Number of Base Pairs
This field provides the number of bases which are paired in the
sequence.
MFE
The minimum free energy is calculated by summing the free energy
change associated with a group of known base pair configurations
including: stacking bases, GC/AU/GU base pairs, internal bulges,
hairpin loops, and known motifs like tetraloops. Each secondary
structure prediction algorithm makes different assumptions about
these.
The putative minimum free energy calculated by pknots for this
sequence window is provided here.
z score
The z score of a given sequence is calcuated as the difference
between the mean mfe of the randomized sequences and the mfe of
the given sequence divided by the standard deviation of the
randomized mfes. Thus values which are more negative are more
significant with respect to the randomized sequences.
Randomized MFE
This field shows the mean of the randomized mfe values. The
standard error is reported. It is calculated as the standard
deviation divided by the square root of the number of iterations.
In most situations this is the standard deviation divided by 10.

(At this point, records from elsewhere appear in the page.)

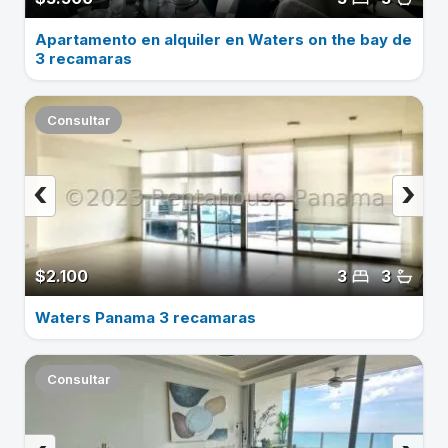
Apartamento en alquiler en Waters on the bay de
3 recamaras
Consultar
‹
›
$2.100
3
3
Waters Panama 3 recamaras
Consultar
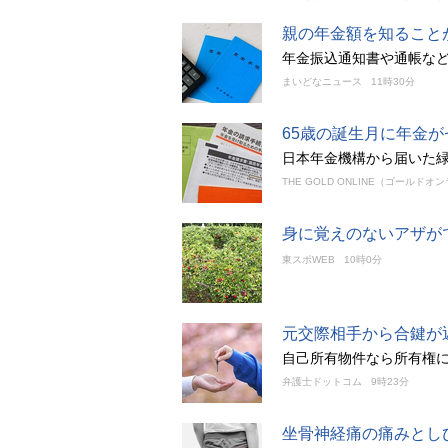
親の年金額を知ること
年金振込通知書や通帳など
まいどなニュース
11時30分
65歳の誕生月に年金
日本年金機構から届いた
THE GOLD ONLINE（ゴールドオ
身に覚えのないアザが
東スポWEB
10時0分
元交際相手から合鍵が
自己所有物件なら所有権
弁護士ドットコム
9時23分
坐骨神経痛の痛みとし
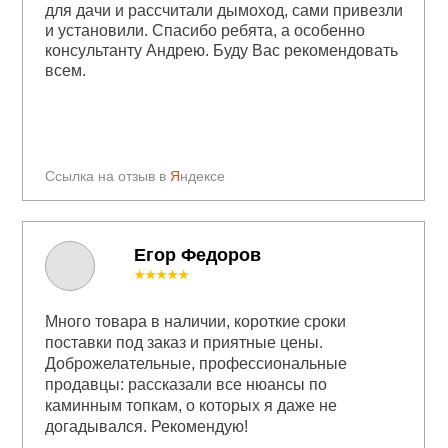
для дачи и рассчитали дымоход, сами привезли
и установили. Спасибо ребята, а особенно
консультанту Андрею. Буду Вас рекомендовать
всем.
Ссылка на отзыв в
Я
ндексе
Егор Федоров
★★★★★
Много товара в наличии, короткие сроки
поставки под заказ и приятные цены.
Доброжелательные, профессиональные
продавцы: рассказали все нюансы по
каминным топкам, о которых я даже не
догадывался. Рекомендую!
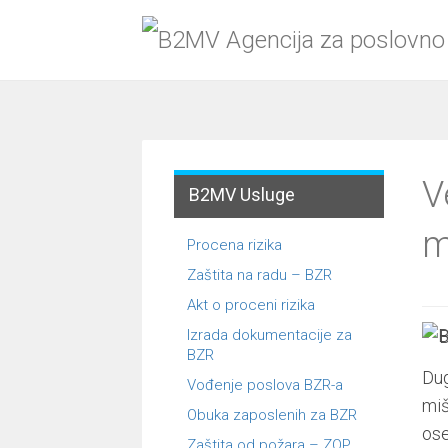
Menu
Skip
to
content
V
B2MV Usluge
m
Procena rizika
Zaštita na radu – BZR
Akt o proceni rizika
Izrada dokumentacije za
BZR
Dug
Vođenje poslova BZR-a
miš
Obuka zaposlenih za BZR
ose
Zaštita od požara – ZOP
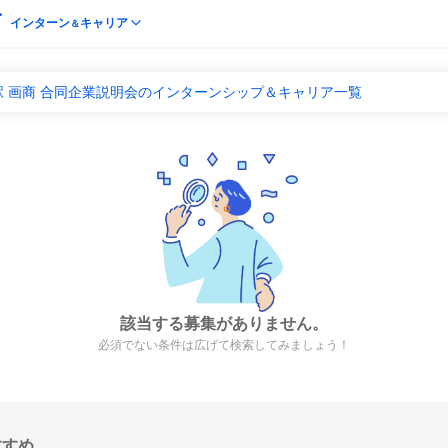
インターン
キャリア
＆
 画商 合同企業説明会のインターンシップ＆キャリア一覧
該当する募集がありません。
必須でない条件は広げて検索してみましょう！
すすめ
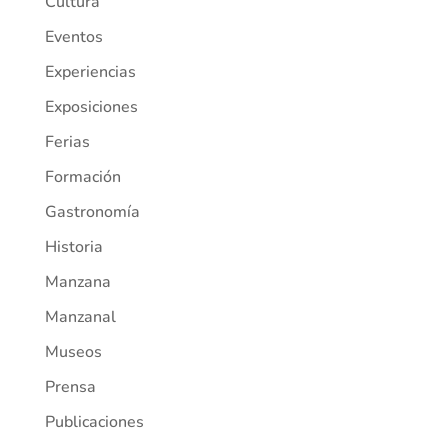
Cultura
Eventos
Experiencias
Exposiciones
Ferias
Formación
Gastronomía
Historia
Manzana
Manzanal
Museos
Prensa
Publicaciones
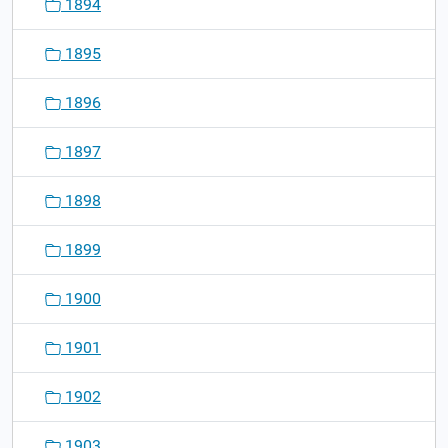
1894
1895
1896
1897
1898
1899
1900
1901
1902
1903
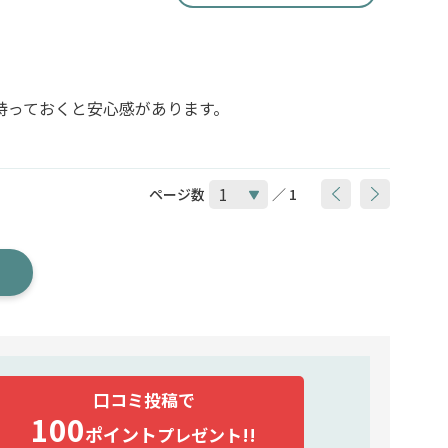
持っておくと安心感があります。
ページ数
／ 1
口コミ投稿で
100
ポイント
プレゼント!!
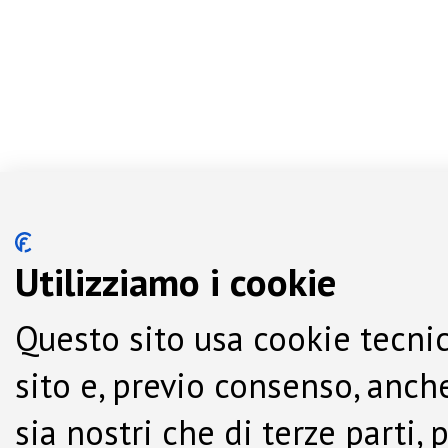
Utilizziamo i cookie
Questo sito usa cookie tecnic
sito e, previo consenso, anche
sia nostri che di terze parti,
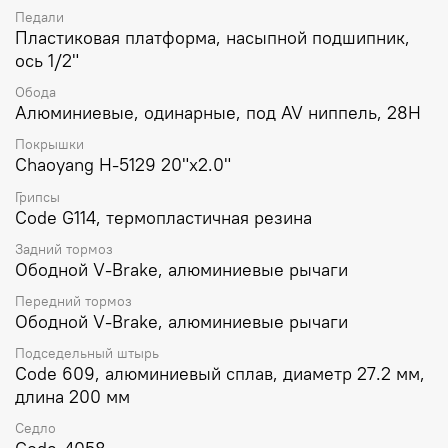
Педали
Пластиковая платформа, насыпной подшипник,
ось 1/2"
Обода
Алюминиевые, одинарные, под AV ниппель, 28Н
Покрышки
Chaoyang H-5129 20"x2.0"
Грипсы
Code G114, термопластичная резина
Задний тормоз
Ободной V-Brake, алюминиевые рычаги
Передний тормоз
Ободной V-Brake, алюминиевые рычаги
Подседельный штырь
Code 609, алюминиевый сплав, диаметр 27.2 мм,
длина 200 мм
Седло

As a result this is a nice summary of what is going into the z
score calculation.
PPCC
PPCC stands for Probability Plot Correlation Coefficient. This is
calculated by taking the Correlation coefficient of an idealized
normal distribution and the actual distribution provided by the
randomized mfe values. Each value of the idealized normal
distribution is i/n+1 where both i and n iterate from 1 until
(usually) 100. Each value of the actual distribution is calculated
by sorting the randomized mfe values and calculating the upper
probability of a normal distribution of the mfe value - the mean mfe
divided by the standard deviation. As the given coefficient
approaches 1.0, the more similar that array of randomized values is
to a normal distribution.
Sequence Window The actual sequence window folded. You can download a fasta file of it to the right.
Parens Some MFE prediction algorithms present a parenthesis output shorthand where '()' describes bases participating in stems and '{}' describes bases participating in stems which are a part of a pseudoknot. For those who prefer this output, this is provided, as well as a link to download this output.
Parsed The 'parsed' output is a shorthand way to describe each stem. Each base is either a '.' or number of a stem.
Feynman A feynman diagram of this secondary structure is generated for each sequence window. It is possible to download the .bpseq format of the secondary structure beside this image.